* REQUIRED ACTIONS *
a - In the text on computers and legal work, can you rename "predictive coding" as "technology-assisted review" in the part starting at "The first, e-discovery, is" and ending at "office is decreasing.", then give that part again?
b - In the text on computers and legal work:
(i) What, as McGinnis notes, has legal research largely depended on?
(ii) Which two businesses specialize in drafting estate documents and contracts?
(iii) What fourth traditional lawyer task does McGinnis predict computers may one day play a stronger role in?

::: DOCUMENT SECTION :::

The first, e-discovery, is already well on its way to changing (and limiting) opportunities for some lawyers.  Most notably, junior litigation associates used to be profit centers for big firms by spending late nights and weekends on hefty document review projects.  With predictive coding, the speed and accuracy of this work is improved and the need for bodies in the office is decreasing.  

The second key area is legal research, which as McGinnis notes, has largely “depended on typing in the right specific keywords.”  As computer technology improves, machine intelligence will be able to recognize concepts rather than just words with the result being more efficient research limiting lawyers’ “traditionally enjoyed leverage over the laity.”

McGinnis’ third area, legal forms, is already replacing many of the tasks traditionally performed by solo practitioners and small firms: trusts, estates, basic corporate documents, etc.  Businesses like Legal Zoom and Kiiac specialize in drafting estate documents and contracts, while “Nevada’s secretary of state has pioneered online registration for small businesses, which can comply with regulations by following the steps of simple computer programs.”  

McGinnis also predicts computers may one-day play a stronger role in a fourth traditional lawyer task: drafting briefs and memos in simple litigation.  Though McGinnis notes “an experienced lawyer could easily shape a computer generated draft into a more polished product” there’s no denying that “once programs start being useful, they get more effective over time.”  Ultimately, computers may be playing the role of entry-level associate in some cases.

::: INFORMATION :::

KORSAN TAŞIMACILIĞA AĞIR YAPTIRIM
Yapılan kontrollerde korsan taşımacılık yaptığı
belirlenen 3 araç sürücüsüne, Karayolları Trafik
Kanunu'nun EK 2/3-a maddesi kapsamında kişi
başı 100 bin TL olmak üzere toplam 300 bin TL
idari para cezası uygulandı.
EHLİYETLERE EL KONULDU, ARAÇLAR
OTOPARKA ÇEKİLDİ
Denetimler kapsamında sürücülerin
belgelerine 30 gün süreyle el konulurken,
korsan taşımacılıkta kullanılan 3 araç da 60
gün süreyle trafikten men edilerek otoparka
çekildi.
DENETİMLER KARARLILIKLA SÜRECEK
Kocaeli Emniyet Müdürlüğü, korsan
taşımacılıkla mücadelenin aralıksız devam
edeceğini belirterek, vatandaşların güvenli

:::

* ACTIVITY ANSWERS *
a -
The first, e-discovery, is already well on its way to changing (and limiting) opportunities for some lawyers.  Most notably, junior litigation associates used to be profit centers for big firms by spending late nights and weekends on hefty document review projects.  With technology-assisted review, the speed and accuracy of this work is improved and the need for bodies in the office is decreasing.

b -
(i) Typing in the right specific keywords.
(ii) Legal Zoom and Kiiac.
(iii) Drafting briefs and memos in simple litigation.